Sayfa Alıntısı |

>>>

Muganniyeler (şarkıcı kadınlar) bu şiiri okudukları zaman, Âd kavminin gönderdiği heyet, vazifelerini hatırladılar. Birbirlerine; “Ey topluluk! Kavminiz sizi, kendilerine gelmiş olan belânın def’i için duâ etmeye göndermişti. Siz ise onların verdiği vazifede çok geciktiniz. Haydi Harem-i şerîfe girip, kavminiz için duâ edin” diyerek geciktikleri için hem hayıflandılar hem de bu husûsta kabahati birbirlerine yüklediler.
Sonunda duâ etmek üzere Harem'e gidelim diye kalktıkları sırada, Mersed ismindeki zât onlara; “Siz, (Âd kavmine) peygamber olarak gönderilen Hûd aleyhisselâma îmân ve itâat edip tevbe etmedikçe, Allahü teâlâ duânızı kabûl etmez” dedi. Böylece müslüman olduğunu, Hûd aleyhisselâma îmân ettiğini açıkladı. Onun bu sözlerinden îmân etmiş olduğunu anlayan Âdlılar, fenâ hâlde kızıp, çok hakâret ederek ağızlarına geleni söylediler. O da bu hakâretlerden çok incinip, ağladı. Âdlılar, Mu’âviye’ye ve Mu’âviye'nin babası Bekr'e de; “Bunu bizden uzaklaştırınız. Harem'e bizimle birlikte gelmesin. Çünkü o, bizim dînimizi terk ederek Hûd'un (aleyhisselâm) dînine girdi” dediler.
Bunun üzerine aslında tâ baştan beri onlardan ayrı olan ve eğlencelerine hiç katılmayıp, tek başına bir köşede ibâdetle meşgûl olan Mersed bin Sa'd onlardan ayrıldı. Âdlılar, Beytullah'da duâ etmek için Mu’âviye’nin evinden çıktıktan sonra, Mersed de yola düştü. Rivâyet olunduğuna göre, îmân etmiş olan Mersed, devesi üzerinde Harem-i şerîfe doğru gelirken, yolda bir kısım melâike onu karşıladılar. “Hoş geldin! Merhâbâ ey Mersed!” diye iltifâtta bulunup, nereye gittiğini sordular. O da Harem-i şerîfe gitmek üzere olduğunu söyleyince; melekler, devesinden indirip, getirdikleri bir deveye bindirerek Harem-i şerîfe geldiler.
Mersed, Harem-i şerîfe geldiğinde melekler, Harem'in sağından ve solundan gelerek her tarafı tuttular. Her birinin elinde, bembeyaz, nûrdan âlemler (bayraklar) vardı.Her biri: “Ey Rabbimiz! Kavmine karşı, Hûd'a (aleyhisselâm) yardım et!” diye duâ ediyorlardı.

<<<

İstek 1 |
Aşağıdaki girdilerde "time" kelimesini içeren her satırı belirleyip kopyalayın.

Verilen Bilgiler |
>>>

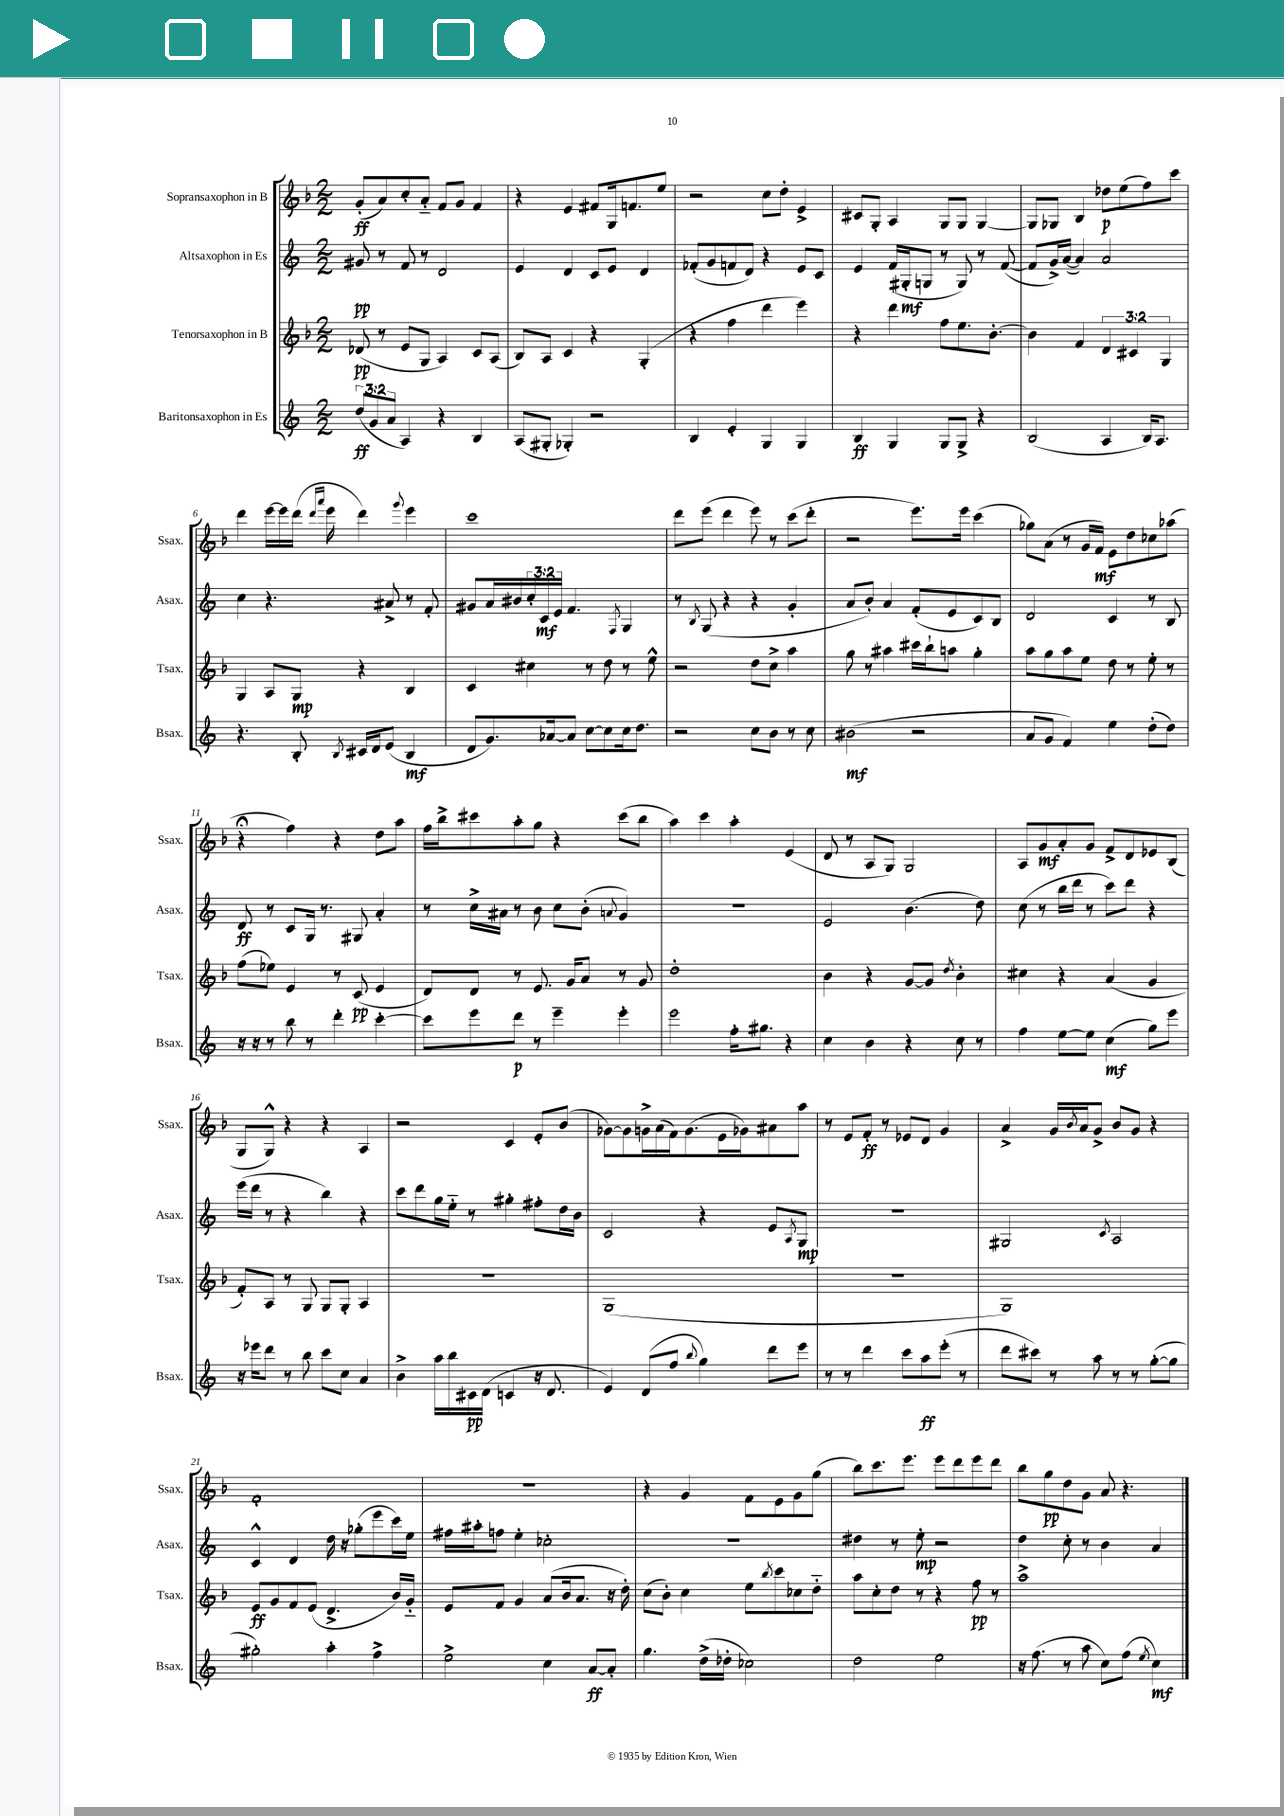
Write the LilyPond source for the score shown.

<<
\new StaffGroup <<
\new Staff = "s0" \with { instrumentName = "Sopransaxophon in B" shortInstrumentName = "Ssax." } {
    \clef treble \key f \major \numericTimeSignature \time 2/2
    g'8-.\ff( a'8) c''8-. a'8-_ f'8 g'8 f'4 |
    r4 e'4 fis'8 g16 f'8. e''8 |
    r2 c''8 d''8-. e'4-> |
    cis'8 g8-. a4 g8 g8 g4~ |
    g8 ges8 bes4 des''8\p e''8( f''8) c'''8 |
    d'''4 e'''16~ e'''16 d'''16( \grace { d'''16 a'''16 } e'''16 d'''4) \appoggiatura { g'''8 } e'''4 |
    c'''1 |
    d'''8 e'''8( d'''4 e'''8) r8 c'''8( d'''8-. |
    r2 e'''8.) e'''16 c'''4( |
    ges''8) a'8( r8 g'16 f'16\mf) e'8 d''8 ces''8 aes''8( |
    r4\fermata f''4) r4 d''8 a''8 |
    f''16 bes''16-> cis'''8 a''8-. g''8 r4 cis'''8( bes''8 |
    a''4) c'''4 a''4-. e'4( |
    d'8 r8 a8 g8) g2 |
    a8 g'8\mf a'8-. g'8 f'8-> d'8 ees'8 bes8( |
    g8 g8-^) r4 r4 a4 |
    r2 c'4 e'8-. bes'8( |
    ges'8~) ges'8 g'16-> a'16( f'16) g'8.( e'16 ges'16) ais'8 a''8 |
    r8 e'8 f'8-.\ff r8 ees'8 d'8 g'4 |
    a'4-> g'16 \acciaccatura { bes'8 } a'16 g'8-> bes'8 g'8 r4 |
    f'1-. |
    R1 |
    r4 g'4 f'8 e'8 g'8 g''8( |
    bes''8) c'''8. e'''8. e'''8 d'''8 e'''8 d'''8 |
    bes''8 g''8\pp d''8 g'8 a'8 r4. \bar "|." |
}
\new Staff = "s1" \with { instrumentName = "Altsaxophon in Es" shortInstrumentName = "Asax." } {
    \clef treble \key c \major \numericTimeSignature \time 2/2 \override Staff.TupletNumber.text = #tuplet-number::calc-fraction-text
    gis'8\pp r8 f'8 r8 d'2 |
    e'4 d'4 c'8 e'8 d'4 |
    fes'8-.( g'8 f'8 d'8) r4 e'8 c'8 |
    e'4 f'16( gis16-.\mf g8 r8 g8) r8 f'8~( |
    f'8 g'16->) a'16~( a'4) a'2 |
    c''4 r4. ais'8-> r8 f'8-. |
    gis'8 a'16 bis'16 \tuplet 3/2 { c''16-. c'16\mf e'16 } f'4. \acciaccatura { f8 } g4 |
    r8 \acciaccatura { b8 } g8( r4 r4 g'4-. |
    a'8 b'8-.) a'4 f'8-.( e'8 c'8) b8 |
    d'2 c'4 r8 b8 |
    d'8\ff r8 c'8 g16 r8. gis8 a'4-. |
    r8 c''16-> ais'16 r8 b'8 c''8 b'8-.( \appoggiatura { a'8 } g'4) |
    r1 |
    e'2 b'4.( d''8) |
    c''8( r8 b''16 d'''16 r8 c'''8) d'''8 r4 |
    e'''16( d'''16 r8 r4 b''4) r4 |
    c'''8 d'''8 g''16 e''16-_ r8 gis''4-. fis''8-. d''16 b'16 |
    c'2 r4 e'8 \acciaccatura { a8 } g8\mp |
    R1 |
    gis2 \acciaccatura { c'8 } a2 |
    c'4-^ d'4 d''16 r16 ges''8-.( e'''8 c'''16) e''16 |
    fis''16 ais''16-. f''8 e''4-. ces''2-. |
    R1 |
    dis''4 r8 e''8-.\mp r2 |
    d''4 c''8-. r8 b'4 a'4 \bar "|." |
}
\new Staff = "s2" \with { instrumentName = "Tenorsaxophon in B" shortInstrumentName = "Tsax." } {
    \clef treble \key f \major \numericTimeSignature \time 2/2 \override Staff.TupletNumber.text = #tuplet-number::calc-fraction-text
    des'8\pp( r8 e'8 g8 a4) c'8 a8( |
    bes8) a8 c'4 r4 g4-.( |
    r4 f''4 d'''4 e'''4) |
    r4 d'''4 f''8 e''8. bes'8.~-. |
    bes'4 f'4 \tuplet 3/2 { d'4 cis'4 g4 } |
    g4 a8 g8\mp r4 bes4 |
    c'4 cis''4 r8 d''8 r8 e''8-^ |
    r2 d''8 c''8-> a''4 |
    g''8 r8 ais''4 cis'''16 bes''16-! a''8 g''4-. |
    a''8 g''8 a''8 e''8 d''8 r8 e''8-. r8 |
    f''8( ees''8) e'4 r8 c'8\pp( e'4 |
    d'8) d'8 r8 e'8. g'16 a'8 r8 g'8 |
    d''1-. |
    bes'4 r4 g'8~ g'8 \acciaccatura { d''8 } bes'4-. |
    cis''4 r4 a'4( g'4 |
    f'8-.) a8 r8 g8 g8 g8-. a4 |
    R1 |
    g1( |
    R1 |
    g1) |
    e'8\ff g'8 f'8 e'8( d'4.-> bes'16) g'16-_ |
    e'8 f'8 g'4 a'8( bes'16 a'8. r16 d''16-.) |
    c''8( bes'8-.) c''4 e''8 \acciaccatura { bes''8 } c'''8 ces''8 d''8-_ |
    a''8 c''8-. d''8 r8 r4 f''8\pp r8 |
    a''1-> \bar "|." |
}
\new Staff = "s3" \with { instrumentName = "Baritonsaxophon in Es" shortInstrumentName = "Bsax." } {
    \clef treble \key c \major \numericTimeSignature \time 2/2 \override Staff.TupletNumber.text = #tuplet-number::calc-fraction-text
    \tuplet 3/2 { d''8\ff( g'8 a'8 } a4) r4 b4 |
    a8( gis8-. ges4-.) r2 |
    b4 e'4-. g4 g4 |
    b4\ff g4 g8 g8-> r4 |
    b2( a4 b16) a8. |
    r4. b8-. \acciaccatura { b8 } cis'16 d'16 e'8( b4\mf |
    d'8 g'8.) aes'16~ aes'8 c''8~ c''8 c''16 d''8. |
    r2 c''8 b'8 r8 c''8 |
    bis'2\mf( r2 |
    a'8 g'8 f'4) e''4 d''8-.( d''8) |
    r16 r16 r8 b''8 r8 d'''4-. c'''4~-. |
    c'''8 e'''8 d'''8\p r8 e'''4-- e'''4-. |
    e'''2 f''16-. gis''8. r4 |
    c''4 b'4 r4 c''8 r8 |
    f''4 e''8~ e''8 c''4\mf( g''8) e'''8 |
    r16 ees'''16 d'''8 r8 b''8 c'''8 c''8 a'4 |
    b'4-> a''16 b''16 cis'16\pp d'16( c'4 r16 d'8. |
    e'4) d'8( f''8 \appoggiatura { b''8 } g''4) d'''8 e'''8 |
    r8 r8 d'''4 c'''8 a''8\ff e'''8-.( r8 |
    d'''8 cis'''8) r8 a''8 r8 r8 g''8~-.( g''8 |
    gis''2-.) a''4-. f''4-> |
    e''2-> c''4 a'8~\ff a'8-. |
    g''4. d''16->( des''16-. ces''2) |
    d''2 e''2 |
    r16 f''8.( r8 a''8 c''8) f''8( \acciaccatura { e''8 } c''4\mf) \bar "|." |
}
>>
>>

<<<

İstek 2 |
Yukarıdaki Mersed ve Âd kavmi anlatısını lütfen kaldığı yerden devam ettirin.

Cevap 1 |
    \clef treble \key f \major \numericTimeSignature \time 2/2
    \clef treble \key c \major \numericTimeSignature \time 2/2 \override Staff.TupletNumber.text = #tuplet-number::calc-fraction-text
    \clef treble \key f \major \numericTimeSignature \time 2/2 \override Staff.TupletNumber.text = #tuplet-number::calc-fraction-text
    \clef treble \key c \major \numericTimeSignature \time 2/2 \override Staff.TupletNumber.text = #tuplet-number::calc-fraction-text

Cevap 2 |
Mersed'in, Harem-i şerîfte duâ ettiği sırada, Âd heyeti de duâ ediyordu. Fakat Mersed, onlara hiç karışmadı ve; “Yâ Rabbî! Bana yalnız benim dileğimi, isteğimi ihsân et! Âd kavminden gelen, heyetin yaptığı duânın içine beni sokma! Onlarla beraber gelmiş isem de, onlardan farklıyım. Yâ Rabbî! Sana ve peygamberine inandım, îmân ettim. Ben onların isteklerinin, duâlarının dışındayım” diye duâ etti. Bunun üzerine gizliden bir ses; dileğinin ne olduğunu sorunca, o, doğruluk ve iyilik istediğini söyledi ve buna kavuştu.
Bundan sonra Âd kavminden gelen heyet; “Bizim dileğimiz Kayl'ın dileğidir. O ne isterse biz de onu istiyoruz” diye duâ etti.
Kayl da kalkarak; “Yâ Rabbî! İçimizde peygamber olduğunu söyleyen Hûd aleyhisselâm, eğer dâvâsında sâdık ise yağmur yağdır ve bize su ver! Şüphesiz biz helâk olduk” diye duâ etti.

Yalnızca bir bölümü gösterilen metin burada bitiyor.